Early reviews in the theatre-full of little kids I saw "The Last Airbender" with were enthusiastic: whoops and wows scattered throughout and a chorus of cheers at the end. The movie is filled with heroic feats, high-kicking martial arts, and elaborate digital imagery, and this is the audience it's aimed at (along with — the filmmakers hope — an elder demographic that will be drawn in, too).

Those unfamiliar with "Avatar: The Last Airbender," the animated series that ran on Nickelodeon from 2005 to 2008, may find themselves straining to track the movie version's live action. The fantasy world of the film is divided into four tribal nations, each devoted to one of the four elements: Earth, Air, Fire and Water. In each of these tribes there are specialized citizens called "benders," who can manipulate the national element at will. And somewhere there's an Avatar — a spiritual figure, reborn throughout time — who can control all four elements and generally keep the peace among the nations.
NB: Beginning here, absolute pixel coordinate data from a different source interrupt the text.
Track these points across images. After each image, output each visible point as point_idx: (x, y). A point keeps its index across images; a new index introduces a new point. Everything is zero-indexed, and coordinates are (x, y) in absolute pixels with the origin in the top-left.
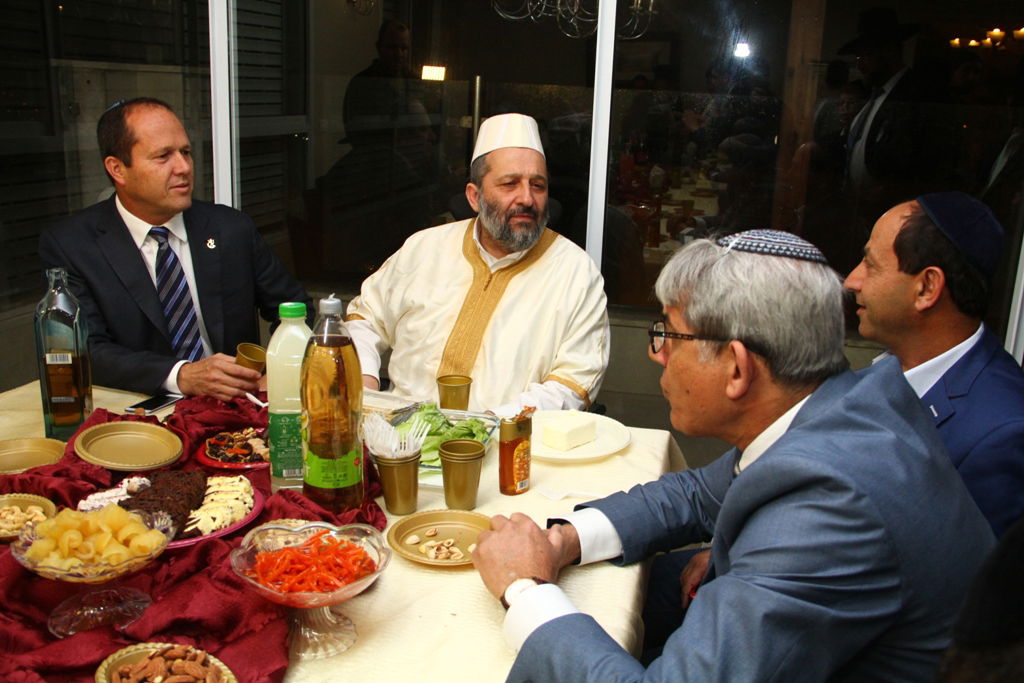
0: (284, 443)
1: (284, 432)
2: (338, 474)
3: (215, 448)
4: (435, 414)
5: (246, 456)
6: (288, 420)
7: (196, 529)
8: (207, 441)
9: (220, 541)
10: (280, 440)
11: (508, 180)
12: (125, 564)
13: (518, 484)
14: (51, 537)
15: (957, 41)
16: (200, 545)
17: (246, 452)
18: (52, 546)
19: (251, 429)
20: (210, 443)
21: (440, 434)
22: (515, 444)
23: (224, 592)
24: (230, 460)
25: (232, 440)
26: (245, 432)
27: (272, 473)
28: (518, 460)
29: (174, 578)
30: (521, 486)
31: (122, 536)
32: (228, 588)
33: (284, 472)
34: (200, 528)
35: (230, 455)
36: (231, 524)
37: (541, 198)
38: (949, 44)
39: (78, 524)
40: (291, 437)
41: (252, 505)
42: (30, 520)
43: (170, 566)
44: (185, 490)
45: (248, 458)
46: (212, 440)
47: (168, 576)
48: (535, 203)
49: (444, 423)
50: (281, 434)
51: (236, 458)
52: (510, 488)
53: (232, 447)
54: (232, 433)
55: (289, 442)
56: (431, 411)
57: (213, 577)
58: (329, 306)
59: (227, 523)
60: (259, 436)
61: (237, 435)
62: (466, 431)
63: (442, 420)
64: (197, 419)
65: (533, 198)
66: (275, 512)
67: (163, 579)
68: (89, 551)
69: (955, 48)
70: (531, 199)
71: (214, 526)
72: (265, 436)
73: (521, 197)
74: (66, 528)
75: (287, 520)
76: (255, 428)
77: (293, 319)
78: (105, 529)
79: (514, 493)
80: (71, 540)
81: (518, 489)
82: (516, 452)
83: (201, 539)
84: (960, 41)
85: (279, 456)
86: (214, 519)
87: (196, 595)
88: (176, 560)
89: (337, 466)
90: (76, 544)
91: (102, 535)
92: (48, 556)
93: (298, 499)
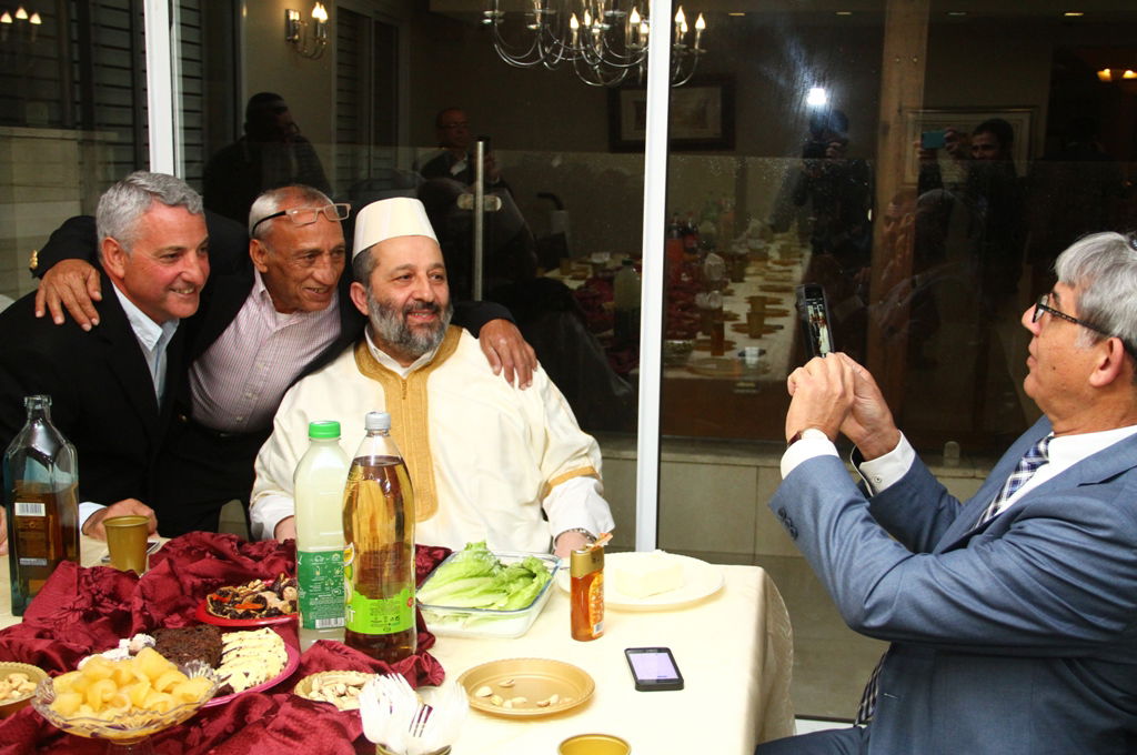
0: (317, 588)
1: (318, 573)
2: (389, 617)
3: (219, 605)
4: (485, 553)
5: (260, 611)
6: (322, 559)
7: (228, 685)
8: (209, 597)
9: (262, 696)
10: (312, 583)
11: (402, 273)
12: (173, 713)
13: (595, 627)
14: (77, 691)
15: (1106, 73)
16: (237, 702)
17: (259, 606)
18: (79, 699)
19: (258, 581)
20: (211, 599)
21: (494, 575)
22: (588, 580)
23: (284, 743)
24: (241, 617)
25: (238, 595)
26: (251, 584)
27: (301, 625)
28: (594, 598)
29: (211, 740)
30: (598, 629)
31: (162, 684)
32: (287, 739)
33: (317, 622)
34: (232, 685)
35: (240, 611)
36: (267, 679)
37: (442, 293)
38: (1097, 77)
39: (110, 673)
40: (326, 580)
41: (286, 660)
42: (16, 689)
43: (202, 728)
44: (203, 645)
45: (264, 613)
46: (214, 596)
47: (203, 739)
48: (436, 297)
49: (495, 564)
50: (314, 576)
51: (247, 615)
52: (583, 632)
53: (240, 602)
54: (236, 586)
55: (323, 586)
56: (481, 549)
57: (270, 727)
58: (377, 420)
59: (262, 679)
60: (268, 588)
61: (241, 590)
62: (524, 572)
63: (493, 561)
64: (191, 570)
65: (434, 292)
66: (315, 666)
67: (197, 743)
68: (124, 704)
69: (1105, 83)
70: (431, 294)
71: (247, 682)
72: (276, 589)
73: (420, 292)
74: (93, 680)
75: (333, 672)
76: (263, 579)
77: (327, 440)
78: (142, 677)
79: (590, 638)
80: (104, 691)
81: (595, 633)
82: (591, 588)
83: (234, 696)
84: (1111, 73)
85: (311, 604)
86: (247, 675)
87: (253, 747)
88: (210, 721)
89: (388, 607)
90: (107, 697)
91: (138, 685)
92: (78, 709)
93: (341, 649)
But the last Avatar disappeared a hundred years ago, allowing the Fire Nation, led by the glowering Lord Ozai (Cliff Curtis), to embark on a campaign of world conquest. Ozai's black-armored troops have already exterminated the benders of the Air Nation — all but one. Now the Fire Lord has dispatched his son, Prince Zuko (Dev Patel), to find that elusive individual: the last airbender. This turns out to be a 12-year-old boy in a purple cloak and a dusting of runic tattoos. His name is Aang (Noah Ringer), and he's discovered on an ice floe one day by a waterbender named Katara (Nicola Peltz) and her brother Sokka (Jackson Rathbone). We soon learn that Aang is not only the last airbender, he's also the long-sought Avatar. Where has he been for the last century? "I ran away from home," he says.
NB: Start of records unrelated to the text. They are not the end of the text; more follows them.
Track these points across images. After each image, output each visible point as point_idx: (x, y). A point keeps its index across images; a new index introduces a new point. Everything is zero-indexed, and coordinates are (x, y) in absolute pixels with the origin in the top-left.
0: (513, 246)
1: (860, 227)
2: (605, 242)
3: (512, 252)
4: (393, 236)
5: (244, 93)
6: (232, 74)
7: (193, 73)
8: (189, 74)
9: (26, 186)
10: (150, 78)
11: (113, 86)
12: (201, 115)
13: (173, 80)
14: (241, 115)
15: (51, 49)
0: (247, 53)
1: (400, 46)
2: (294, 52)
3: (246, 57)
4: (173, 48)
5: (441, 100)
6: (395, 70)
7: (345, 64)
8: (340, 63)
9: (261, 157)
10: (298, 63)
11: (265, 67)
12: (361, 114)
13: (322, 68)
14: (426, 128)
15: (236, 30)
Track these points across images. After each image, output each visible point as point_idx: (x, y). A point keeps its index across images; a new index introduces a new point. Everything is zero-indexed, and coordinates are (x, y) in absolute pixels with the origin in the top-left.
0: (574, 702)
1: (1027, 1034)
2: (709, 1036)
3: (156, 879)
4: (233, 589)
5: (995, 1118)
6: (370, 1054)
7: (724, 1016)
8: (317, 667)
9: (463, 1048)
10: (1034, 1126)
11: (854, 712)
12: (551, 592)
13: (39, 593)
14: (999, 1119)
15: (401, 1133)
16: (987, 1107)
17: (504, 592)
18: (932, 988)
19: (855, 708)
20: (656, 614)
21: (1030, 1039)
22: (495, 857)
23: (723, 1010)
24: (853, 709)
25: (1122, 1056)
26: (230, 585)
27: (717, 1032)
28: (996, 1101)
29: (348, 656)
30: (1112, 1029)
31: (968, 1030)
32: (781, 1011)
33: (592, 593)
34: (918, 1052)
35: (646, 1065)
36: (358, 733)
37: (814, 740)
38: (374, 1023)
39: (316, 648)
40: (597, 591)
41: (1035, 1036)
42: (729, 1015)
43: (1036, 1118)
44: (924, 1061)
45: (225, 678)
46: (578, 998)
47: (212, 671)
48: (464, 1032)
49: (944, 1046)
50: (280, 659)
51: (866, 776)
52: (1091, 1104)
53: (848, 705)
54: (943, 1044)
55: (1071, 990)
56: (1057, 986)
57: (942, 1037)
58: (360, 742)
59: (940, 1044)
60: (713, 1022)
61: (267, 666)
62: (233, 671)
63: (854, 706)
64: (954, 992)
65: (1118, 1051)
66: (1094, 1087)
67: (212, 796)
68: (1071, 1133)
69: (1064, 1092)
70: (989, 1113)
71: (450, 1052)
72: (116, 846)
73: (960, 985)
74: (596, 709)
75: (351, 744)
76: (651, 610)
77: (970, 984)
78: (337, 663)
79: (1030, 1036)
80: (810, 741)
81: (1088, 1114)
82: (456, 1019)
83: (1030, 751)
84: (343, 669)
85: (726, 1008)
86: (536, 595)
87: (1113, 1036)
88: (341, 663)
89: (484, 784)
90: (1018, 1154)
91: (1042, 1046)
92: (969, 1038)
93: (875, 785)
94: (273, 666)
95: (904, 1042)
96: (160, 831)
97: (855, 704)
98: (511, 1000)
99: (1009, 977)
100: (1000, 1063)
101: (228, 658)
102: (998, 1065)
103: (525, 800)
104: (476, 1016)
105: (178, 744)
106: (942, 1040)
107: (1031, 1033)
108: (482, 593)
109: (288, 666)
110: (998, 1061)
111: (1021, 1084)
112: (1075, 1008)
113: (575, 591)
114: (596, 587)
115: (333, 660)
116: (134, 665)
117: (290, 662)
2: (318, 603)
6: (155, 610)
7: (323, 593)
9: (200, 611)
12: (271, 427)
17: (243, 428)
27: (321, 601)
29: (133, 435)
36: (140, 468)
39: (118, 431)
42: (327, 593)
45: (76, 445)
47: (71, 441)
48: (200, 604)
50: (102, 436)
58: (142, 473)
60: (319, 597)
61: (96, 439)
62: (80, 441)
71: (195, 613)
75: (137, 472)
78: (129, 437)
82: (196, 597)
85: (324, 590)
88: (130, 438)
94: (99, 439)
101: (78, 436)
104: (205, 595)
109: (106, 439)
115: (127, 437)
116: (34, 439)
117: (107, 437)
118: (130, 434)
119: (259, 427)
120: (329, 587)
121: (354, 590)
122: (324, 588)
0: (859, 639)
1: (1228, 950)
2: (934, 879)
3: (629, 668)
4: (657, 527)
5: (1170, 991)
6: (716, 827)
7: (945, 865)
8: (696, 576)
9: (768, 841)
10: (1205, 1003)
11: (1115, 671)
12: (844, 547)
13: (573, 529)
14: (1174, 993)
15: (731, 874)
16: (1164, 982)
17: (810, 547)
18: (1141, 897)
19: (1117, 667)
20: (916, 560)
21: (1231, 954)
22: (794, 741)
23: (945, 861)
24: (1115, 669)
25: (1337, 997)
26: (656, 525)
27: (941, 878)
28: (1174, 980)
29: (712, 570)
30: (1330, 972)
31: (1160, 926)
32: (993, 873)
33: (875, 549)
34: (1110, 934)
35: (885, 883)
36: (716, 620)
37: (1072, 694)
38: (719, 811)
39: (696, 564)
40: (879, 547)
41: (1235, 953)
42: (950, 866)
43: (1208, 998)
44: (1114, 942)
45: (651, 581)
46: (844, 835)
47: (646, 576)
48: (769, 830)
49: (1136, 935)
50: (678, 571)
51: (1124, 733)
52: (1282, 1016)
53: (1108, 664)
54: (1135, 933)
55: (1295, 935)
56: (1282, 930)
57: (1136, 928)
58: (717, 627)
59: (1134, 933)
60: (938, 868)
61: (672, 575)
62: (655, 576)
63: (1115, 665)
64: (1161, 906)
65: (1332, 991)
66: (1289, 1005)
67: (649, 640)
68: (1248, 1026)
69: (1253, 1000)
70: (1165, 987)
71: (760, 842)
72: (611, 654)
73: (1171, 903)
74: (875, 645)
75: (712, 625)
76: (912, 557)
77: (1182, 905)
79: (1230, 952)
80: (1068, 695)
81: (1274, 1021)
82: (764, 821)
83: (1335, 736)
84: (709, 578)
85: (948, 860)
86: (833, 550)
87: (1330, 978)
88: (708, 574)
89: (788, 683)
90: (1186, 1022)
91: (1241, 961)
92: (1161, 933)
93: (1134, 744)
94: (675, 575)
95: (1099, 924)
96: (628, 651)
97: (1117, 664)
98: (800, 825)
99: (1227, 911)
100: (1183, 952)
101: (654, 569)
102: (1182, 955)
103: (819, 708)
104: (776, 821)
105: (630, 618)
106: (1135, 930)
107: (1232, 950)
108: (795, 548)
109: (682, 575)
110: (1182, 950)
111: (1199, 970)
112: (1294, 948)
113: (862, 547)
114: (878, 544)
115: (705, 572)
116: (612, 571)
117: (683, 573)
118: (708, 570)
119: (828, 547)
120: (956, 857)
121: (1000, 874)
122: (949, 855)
Aang and his new protectors spend the rest of the movie dodging Prince Zuko and a scheming Fire Nation commander named Zhao (Aasif Mandvi) amid great fire lashings and water whips and much taekwondo posing. There are massed digital ships, rampaging battle rhinos, a wise cave dragon, a six-legged sky beastie and a friendly flying fruit bat who goes by the name Momo. Among many, many other things.

That's a lot of story. And the movie is so packed (cast of 6000) and rushed and choppily edited that you soon give up trying to figure out what's happening and just let it drag you along. The picture is crammed with big-budget CGI — it seems determined to command our interest through sheer technological will. But while some of the digital constructions are amazingly inventive, at the end we're left feeling wrung-out, and wearily unamazed.

Possible the most curious thing about this film is that it was written and directed by M. Night Shyamalan, a man once capable of such twisty delights as "The Sixth Sense" and "Unbreakable." In the six years since the last of his movies with Disney, Shyamalan has become a wandering supplicant, touching down at Warner Bros. to make the very silly "Lady in the Water," and then at Fox for the much-unloved "The Happening." Now he has landed at Paramount, where he acknowledges that he's taking a crack at launching a blockbuster franchise. "The Last Airbender" ends with the iron vow of a sequel. Will Shyamalan's technoid determination be sufficient to keep that promise? Or will the search for a welcoming studio home have to continue?